Text section:
Failed accessibility attempts

A recent report uncovered that 933 digital accessibility lawsuits in 2023 had an accessibility “plugin” or “overlay” that guaranteed accessibility for an entire website. Many companies, including those that faced lawsuits, are being defrauded by companies telling them that one line of code will instantly make their websites accessible. But generic “one-size-fits-all” automated solutions are almost always ineffective at identifying nuanced elements of a website, so people with disabilities still can’t access the information. Automated solutions need to be specifically tailored to resolve accessibility issues accurately.

Smaller companies targeted

It’s not just big companies that are targeted by lawsuits– 73% of lawsuits have been filed against companies that bring in less than $25M in revenue in 2023. Why this trend? According to Usablenet, “Many of the largest companies have already been sued and have accessibility programs, so plaintiffs are naturally progressing to focus on smaller companies.” Since 2018, 406 of the top 500 eCommerce websites have faced lawsuits.

Provided data:
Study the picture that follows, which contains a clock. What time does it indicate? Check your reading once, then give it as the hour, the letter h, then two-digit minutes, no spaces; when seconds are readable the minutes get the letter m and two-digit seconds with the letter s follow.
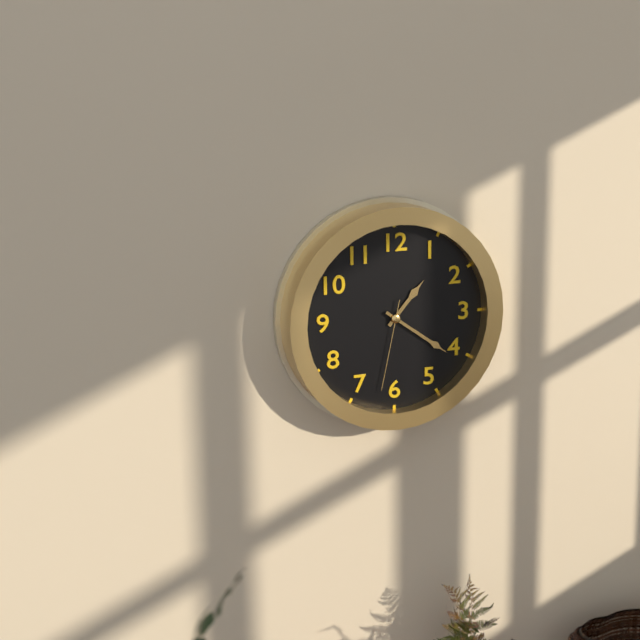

Problem to solve: Pick up the text about digital accessibility lawsuits after its last sentence and continue writing it.

Answer for the task:
3 states leading the pack

As has been the case for the last several years, significantly more digital accessibility lawsuits are filed in New York than anywhere else in the United States, followed by California and Florida. New York, California, and Florida are where the plaintiffs are located; targeted companies are located all around the country. Additionally, New Jersey and Wisconsin had no lawsuits in 2022 but had 33 and 11, respectively, in 2023. 

California digital accessibility lawsuits dropped somewhat in 2023 due in part to a recent California Supreme Court decision that requires that defendants in digital accessibility cases have a nexus to a physical place of public accommodation. According to Seyfarth Shaw, without the financial incentive from the mandatory $4,000 in damages for Unruh cases, California has become a “less attractive venue for plaintiffs seeking to recover damages which cannot be obtained under the ADA.” They also mention that one particularly aggressive digital accessibility plaintiff’s firm dissolved a few years ago, resulting in fewer filings.

While California has decreased, New York and Florida lawsuits have continued to grow. New York state and local laws both allow plaintiffs to recover damages for digital accessibility violations. Florida has nearly doubled the number of lawsuits from 58 in 2022 to 119 in 2023. This increase is somewhat surprising as one of the largest filing plaintiff’s law firms is no longer filing cases–one of their attorneys faced disciplinary action and a temporary suspension. 

Why aren’t companies addressing digital accessibility?

Digital accessibility lawsuits began skyrocketing in 2018, and have increased significantly year over year since then. Some companies have even failed to make their resources accessible after the first lawsuit, resulting in more than 700 lawsuits being filed against companies that have already faced a lawsuit in the past. Why aren’t companies taking the hint and making their digital resources accessible?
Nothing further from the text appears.